Supply Chain Breaches Surge 60% To Hit Half Of All Incidents

Verizon’s latest report finds third-party-involved breaches reached 48% of the total this year, after already doubling in the previous edition, with Salesloft Drift cited as a textbook case.

Published on May 21, 2026
Supply Chain Breaches Surge 60% To Hit Half Of All Incidents

Breaches involving a third party grew another 60% over the past year and now account for nearly half of all confirmed breaches, according to Verizon’s 2026 Data Breach Investigations Report (DBIR).

That figure now stands at 48%, up from 30% in the previous year’s dataset. The growth follows a doubling between the 2024 and 2025 reports.

That trajectory makes “supply chain” less a discrete attack category than a default condition of modern incidents. The 22,000+ breaches in this year’s DBIR were drawn from 145 countries.

Verizon’s framing splits third-party exposure into three archetypes: a vendor in your software supply chain, a vendor hosting your data, or a vendor connected into your environment. Breaches now routinely involve two of those at once, and increasingly all three.

The report cites the Salesloft Drift campaign as a recent example. Attackers compromised the OAuth tokens of the Salesloft Drift application, then used those tokens to exfiltrate customer data straight from the Salesforce platform. One initial access vector, two vendor environments, one breach.

Recent Cases Make the Numbers Concrete

The trend has played out repeatedly in the months since Verizon’s data window closed.

Google Threat Intelligence Group flagged the cyber crime actor TeamPCP for poisoning the GitHub repositories behind Trivy, Checkmarx, LiteLLM, and BerriAI, harvesting AWS keys and GitHub tokens from those build pipelines, then selling the access to ransomware crews later.

Days later, the same crew compromised a GitHub employee’s workstation through a poisoned VS Code extension and exfiltrated roughly 3,800 internal repositories.

Both cases sit cleanly inside Verizon’s archetypes. The DBIR’s data quantifies the broader pattern those incidents fit into.
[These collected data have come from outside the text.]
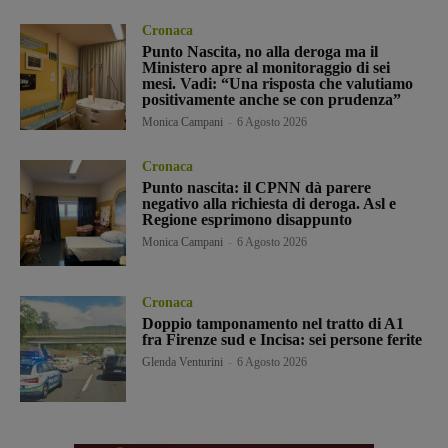
Cronaca
Punto Nascita, no alla deroga ma il
Ministero apre al monitoraggio di sei
mesi. Vadi: “Una risposta che valutiamo
positivamente anche se con prudenza”
Monica Campani
-
6 Agosto 2026
Cronaca
Punto nascita: il CPNN dà parere
negativo alla richiesta di deroga. Asl e
Regione esprimono disappunto
Monica Campani
-
6 Agosto 2026
Cronaca
Doppio tamponamento nel tratto di A1
fra Firenze sud e Incisa: sei persone ferite
Glenda Venturini
-
6 Agosto 2026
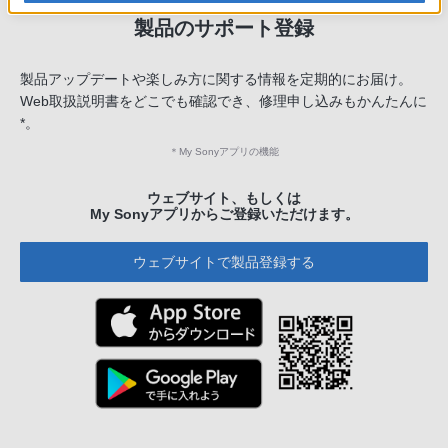
製品のサポート登録
製品アップデートや楽しみ方に関する情報を定期的にお届け。
Web取扱説明書をどこでも確認でき、修理申し込みもかんたんに
*。
＊
My Sonyアプリの機能
ウェブサイト、もしくは
My Sonyアプリからご登録いただけます。
ウェブサイトで製品登録する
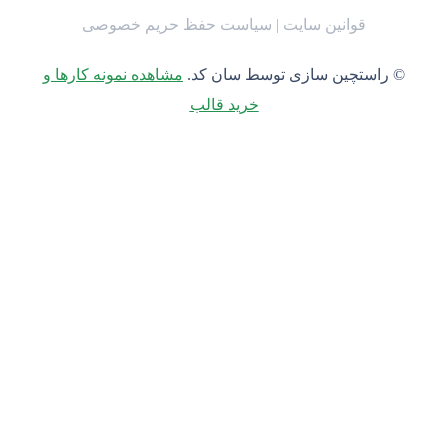
قوانین سایت | سیاست حفظ حریم خصوصی
© راستچین سازی توسط سان کد.
مشاهده نمونه کارها و
خرید قالب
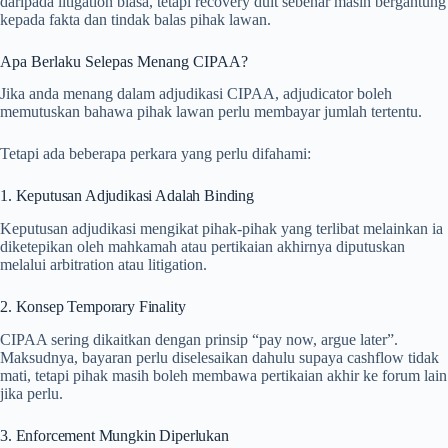
daripada litigation biasa, tetapi recovery duit sebenar masih bergantung
kepada fakta dan tindak balas pihak lawan.
Apa Berlaku Selepas Menang CIPAA?
Jika anda menang dalam adjudikasi CIPAA, adjudicator boleh
memutuskan bahawa pihak lawan perlu membayar jumlah tertentu.
Tetapi ada beberapa perkara yang perlu difahami:
1. Keputusan Adjudikasi Adalah Binding
Keputusan adjudikasi mengikat pihak-pihak yang terlibat melainkan ia
diketepikan oleh mahkamah atau pertikaian akhirnya diputuskan
melalui arbitration atau litigation.
2. Konsep Temporary Finality
CIPAA sering dikaitkan dengan prinsip “pay now, argue later”.
Maksudnya, bayaran perlu diselesaikan dahulu supaya cashflow tidak
mati, tetapi pihak masih boleh membawa pertikaian akhir ke forum lain
jika perlu.
3. Enforcement Mungkin Diperlukan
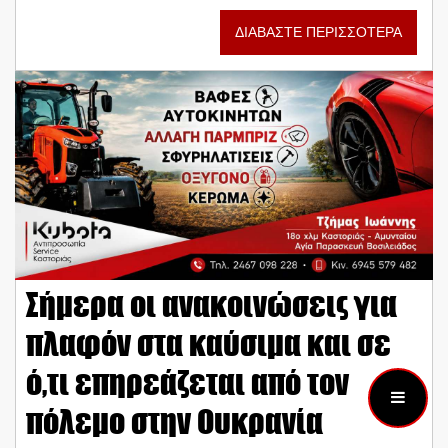
ΔΙΑΒΑΣΤΕ ΠΕΡΙΣΣΟΤΕΡΑ
Σήμερα οι ανακοινώσεις για
πλαφόν στα καύσιμα και σε
ό,τι επηρεάζεται από τον
πόλεμο στην Ουκρανία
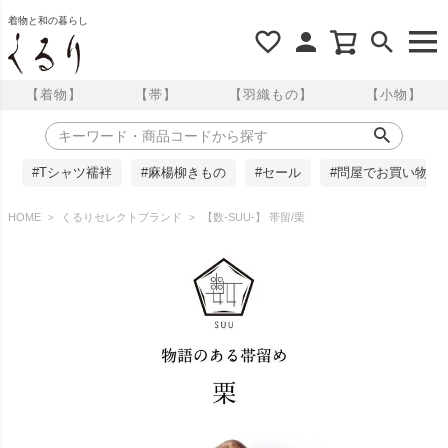
着物と和の暮らし
【着物】
【帯】
【羽織もの】
【小物】
#Tシャツ襦袢
#麻楊柳きもの
#セール
#問屋でお買い物
HOME
くるりセレクトブランド
【数-SUU-】 帯留/栗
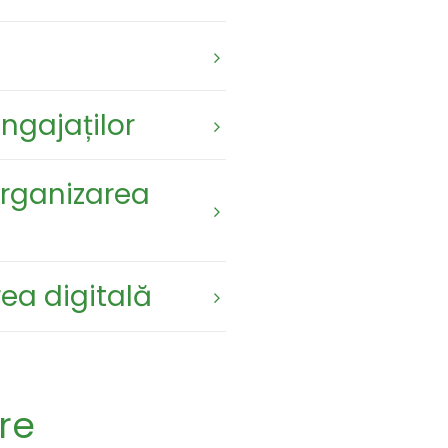
ngajaților
organizarea
ea digitală
are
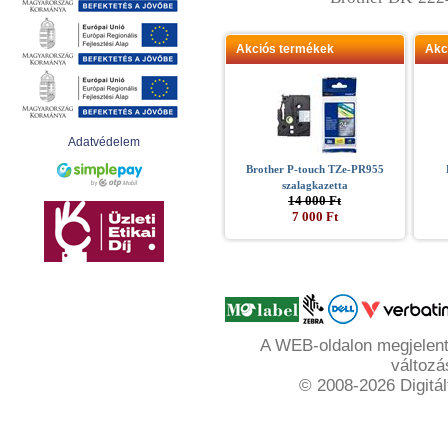
Akciós termékek
Akc
Adatvédelem
Brother P-touch TZe-PR955
szalagkazetta
14 000 Ft
7 000 Ft
A WEB-oldalon megjelente
változá
© 2008-2026 Digitál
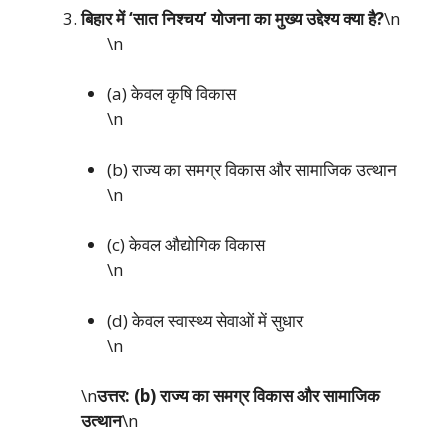
बिहार में ‘सात निश्चय’ योजना का मुख्य उद्देश्य क्या है?
\n
\n
(a) केवल कृषि विकास
\n
(b) राज्य का समग्र विकास और सामाजिक उत्थान
\n
(c) केवल औद्योगिक विकास
\n
(d) केवल स्वास्थ्य सेवाओं में सुधार
\n
\n
उत्तर: (b) राज्य का समग्र विकास और सामाजिक
उत्थान
\n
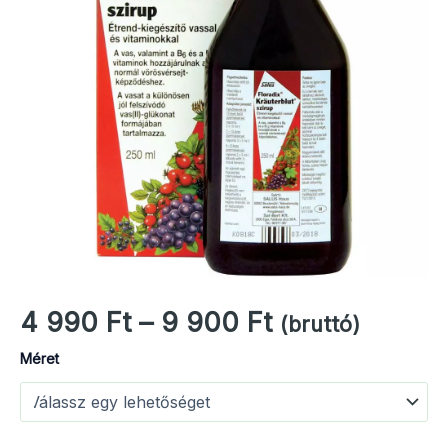
Ártartomány:
4 990
Ft
–
9 900
Ft
(bruttó)
4
Méret
990 Ft
-
9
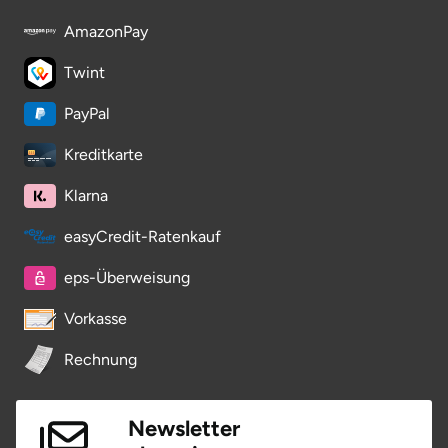
Neumünster
AmazonPay
Nidda
Twint
Nordwestmecklenburg
PayPal
Kreditkarte
Nürnberg
Klarna
Oberhavel
easyCredit-Ratenkauf
Odenwald
eps-Überweisung
Oder-Spree
Vorkasse
Rechnung
Oldenburg
Osnabrück
Newsletter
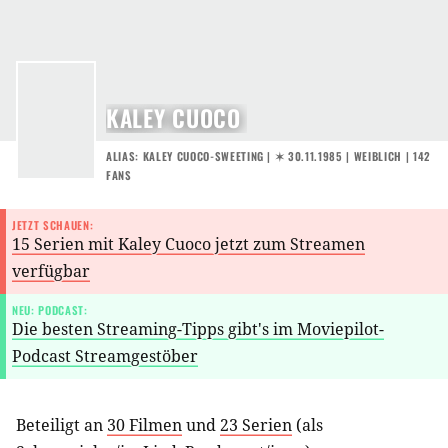
KALEY CUOCO
ALIAS: KALEY CUOCO-SWEETING |
✶ 30.11.1985
| WEIBLICH | 142
FANS
JETZT SCHAUEN:
15 Serien mit Kaley Cuoco jetzt zum Streamen
verfügbar
NEU: PODCAST:
Die besten Streaming-Tipps gibt's im Moviepilot-
Podcast Streamgestöber
Beteiligt an
30 Filmen
und
23 Serien
(als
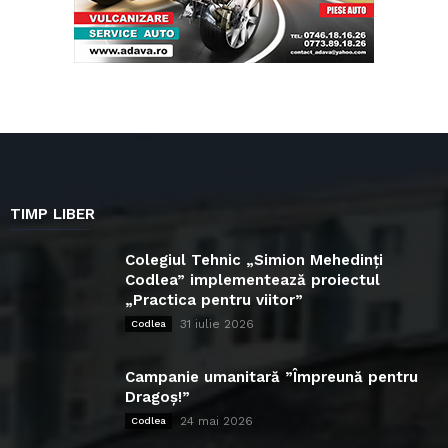
TIMP LIBER
Colegiul Tehnic „Simion Mehedinți
Codlea” implementează proiectul
„Practica pentru viitor”
31 iulie 2026
Codlea
Campanie umanitară ”Împreună pentru
Dragoș!”
24 mai 2026
Codlea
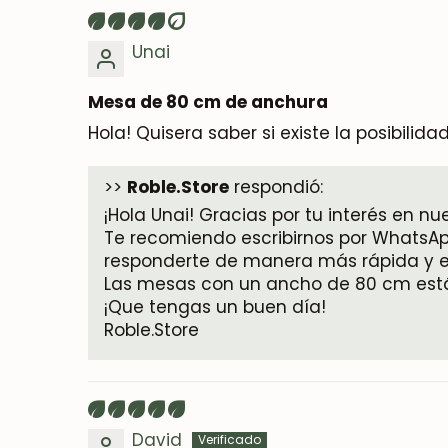
Unai
Mesa de 80 cm de anchura
Hola! Quisera saber si existe la posibil
>>
Roble.Store
respondió:
¡Hola Unai! Gracias por tu interés en nu
Te recomiendo escribirnos por WhatsApp
responderte de manera más rápida y ef
Las mesas con un ancho de 80 cm están
¡Que tengas un buen día!
Roble.Store
David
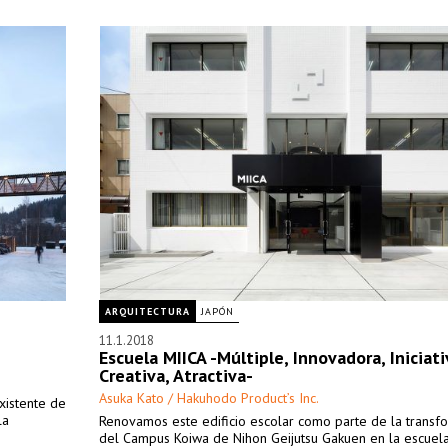
ARQUITECTURA
JAPÓN
11.1.2018
Escuela MIICA -Múltiple, Innovadora, Iniciati
Creativa, Atractiva-
Asuka Kato / Hakuhodo Product’s Inc.
xistente de
la
Renovamos este edificio escolar como parte de la transf
del Campus Koiwa de Nihon Geijutsu Gakuen en la escuel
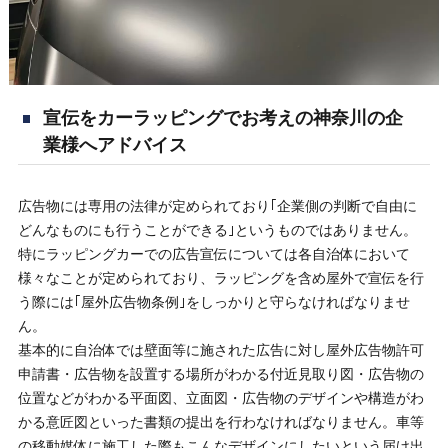
宣伝をカーラッピングでお考えの神奈川の企
業様へアドバイス
広告物には専用の法律が定められており｢企業側の判断で自由に
どんなものにも行うことができる｣というものではありません。
特にラッピングカーでの広告宣伝については各自治体において
様々なことが定められており、ラッピングを含め屋外で宣伝を行
う際には｢屋外広告物条例｣をしっかりと守らなければなりませ
ん。
基本的に自治体では壁面等に施された広告に対し屋外広告物許可
申請書・広告物を設置する場所がわかる付近見取り図・広告物の
位置などがわかる平面図、立面図・広告物のデザインや構造がわ
かる意匠図といった書類の提出を行わなければなりません。車等
の移動媒体に施工した際もこんなデザインにしたいという届け出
Cloud Hygiene Is the Hard Part

The operational story underneath the headline number is one of slow remediation. Only 23% of third-party organizations fully fix missing or improperly configured multi-factor authentication (MFA) on their cloud accounts, with half of all findings closed within a month.

For weak passwords and excessive permissions, the median time to resolve half of findings stretches to nearly eight months.

Additionally, 37% of organizations said they had at least one admin account with MFA disabled on an Infrastructure-as-a-Service (IaaS) offering, per a separate slice of point-in-time cloud exposure data.

The Verizon team’s takeaway is direct. “A strong starting point is to focus on the authentication and authorization layers,” the report says, calling out service and machine accounts in particular as the ones most likely to be leveraged in an agentic AI future.

Excessive privileges in cloud environments cut across all three flavors of cloud delivery (IaaS, PaaS, SaaS), and the difficulty of meaningfully enforcing least-privilege in IaaS environments at business velocity is part of why the eight-month tail exists.